TASK INSTRUCTIONS: Find the number of lines in these records where the word "Stomach" appears. Reply with that number and nothing more.

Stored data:
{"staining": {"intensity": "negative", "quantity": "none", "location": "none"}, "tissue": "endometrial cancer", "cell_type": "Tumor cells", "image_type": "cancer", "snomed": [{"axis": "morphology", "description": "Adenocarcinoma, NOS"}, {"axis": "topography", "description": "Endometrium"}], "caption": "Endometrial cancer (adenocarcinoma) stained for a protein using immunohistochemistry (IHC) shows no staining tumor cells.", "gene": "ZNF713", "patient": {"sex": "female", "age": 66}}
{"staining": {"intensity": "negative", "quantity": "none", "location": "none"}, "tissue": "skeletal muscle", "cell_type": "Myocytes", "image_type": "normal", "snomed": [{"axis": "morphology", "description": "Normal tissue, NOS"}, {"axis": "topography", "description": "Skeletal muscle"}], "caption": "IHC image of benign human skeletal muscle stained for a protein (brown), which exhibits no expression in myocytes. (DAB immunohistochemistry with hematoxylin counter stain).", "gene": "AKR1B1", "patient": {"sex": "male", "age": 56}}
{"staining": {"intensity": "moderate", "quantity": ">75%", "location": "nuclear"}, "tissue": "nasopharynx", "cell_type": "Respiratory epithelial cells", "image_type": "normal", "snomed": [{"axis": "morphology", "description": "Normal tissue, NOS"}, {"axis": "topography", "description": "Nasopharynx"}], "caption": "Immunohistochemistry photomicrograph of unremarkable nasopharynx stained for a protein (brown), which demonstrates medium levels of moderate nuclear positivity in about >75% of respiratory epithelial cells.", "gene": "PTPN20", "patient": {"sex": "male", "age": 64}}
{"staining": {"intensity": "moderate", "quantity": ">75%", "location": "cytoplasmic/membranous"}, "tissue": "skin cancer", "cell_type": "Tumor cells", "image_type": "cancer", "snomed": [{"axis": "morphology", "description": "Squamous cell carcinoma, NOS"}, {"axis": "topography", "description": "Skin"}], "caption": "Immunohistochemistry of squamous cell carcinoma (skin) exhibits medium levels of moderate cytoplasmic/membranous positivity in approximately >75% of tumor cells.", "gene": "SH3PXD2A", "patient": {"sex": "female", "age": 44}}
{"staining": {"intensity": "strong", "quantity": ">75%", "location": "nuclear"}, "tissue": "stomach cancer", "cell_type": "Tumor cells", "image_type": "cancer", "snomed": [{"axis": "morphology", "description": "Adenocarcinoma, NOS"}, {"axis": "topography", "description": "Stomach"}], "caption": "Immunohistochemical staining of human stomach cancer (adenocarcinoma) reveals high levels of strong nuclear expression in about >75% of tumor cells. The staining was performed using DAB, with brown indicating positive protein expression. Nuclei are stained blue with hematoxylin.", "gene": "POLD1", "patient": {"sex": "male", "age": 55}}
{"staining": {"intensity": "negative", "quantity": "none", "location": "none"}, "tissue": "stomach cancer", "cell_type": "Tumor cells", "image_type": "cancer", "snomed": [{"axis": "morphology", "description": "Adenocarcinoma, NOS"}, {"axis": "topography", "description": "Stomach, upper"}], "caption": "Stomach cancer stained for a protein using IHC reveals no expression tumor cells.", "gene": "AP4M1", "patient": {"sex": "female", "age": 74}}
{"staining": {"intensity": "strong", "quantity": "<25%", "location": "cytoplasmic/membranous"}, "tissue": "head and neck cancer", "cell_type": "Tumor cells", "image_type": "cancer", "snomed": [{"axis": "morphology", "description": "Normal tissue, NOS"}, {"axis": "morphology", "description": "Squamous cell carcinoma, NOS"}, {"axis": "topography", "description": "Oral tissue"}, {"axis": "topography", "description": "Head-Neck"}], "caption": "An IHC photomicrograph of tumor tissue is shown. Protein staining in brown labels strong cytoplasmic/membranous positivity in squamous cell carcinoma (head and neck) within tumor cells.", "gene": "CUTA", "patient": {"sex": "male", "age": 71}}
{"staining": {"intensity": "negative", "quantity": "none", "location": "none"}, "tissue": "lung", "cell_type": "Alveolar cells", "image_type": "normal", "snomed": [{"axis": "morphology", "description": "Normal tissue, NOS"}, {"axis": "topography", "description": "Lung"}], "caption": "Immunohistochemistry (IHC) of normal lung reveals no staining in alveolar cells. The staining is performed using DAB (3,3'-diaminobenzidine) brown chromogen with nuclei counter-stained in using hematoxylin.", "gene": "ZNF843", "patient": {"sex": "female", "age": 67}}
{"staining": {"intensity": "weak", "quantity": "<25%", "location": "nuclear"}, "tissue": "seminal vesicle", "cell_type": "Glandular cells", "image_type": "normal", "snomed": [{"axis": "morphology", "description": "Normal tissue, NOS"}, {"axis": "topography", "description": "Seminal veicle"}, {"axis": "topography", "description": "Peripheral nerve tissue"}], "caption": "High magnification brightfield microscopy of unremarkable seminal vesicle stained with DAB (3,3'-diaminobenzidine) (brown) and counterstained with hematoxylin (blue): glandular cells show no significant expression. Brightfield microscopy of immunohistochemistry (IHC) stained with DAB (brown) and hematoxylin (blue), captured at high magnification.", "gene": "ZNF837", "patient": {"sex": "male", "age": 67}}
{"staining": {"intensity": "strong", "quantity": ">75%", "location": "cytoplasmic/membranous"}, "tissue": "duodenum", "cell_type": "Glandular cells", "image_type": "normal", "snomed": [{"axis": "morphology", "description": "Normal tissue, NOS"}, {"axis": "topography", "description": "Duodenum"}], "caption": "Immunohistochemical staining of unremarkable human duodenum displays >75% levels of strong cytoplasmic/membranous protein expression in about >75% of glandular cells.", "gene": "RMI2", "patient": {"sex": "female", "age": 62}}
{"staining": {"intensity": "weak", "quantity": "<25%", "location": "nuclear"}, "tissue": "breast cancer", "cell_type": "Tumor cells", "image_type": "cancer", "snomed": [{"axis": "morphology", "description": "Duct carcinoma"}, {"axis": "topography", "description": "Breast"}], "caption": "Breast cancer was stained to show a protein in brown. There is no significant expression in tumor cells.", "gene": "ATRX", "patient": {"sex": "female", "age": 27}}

EXERCISE SOLUTION: 2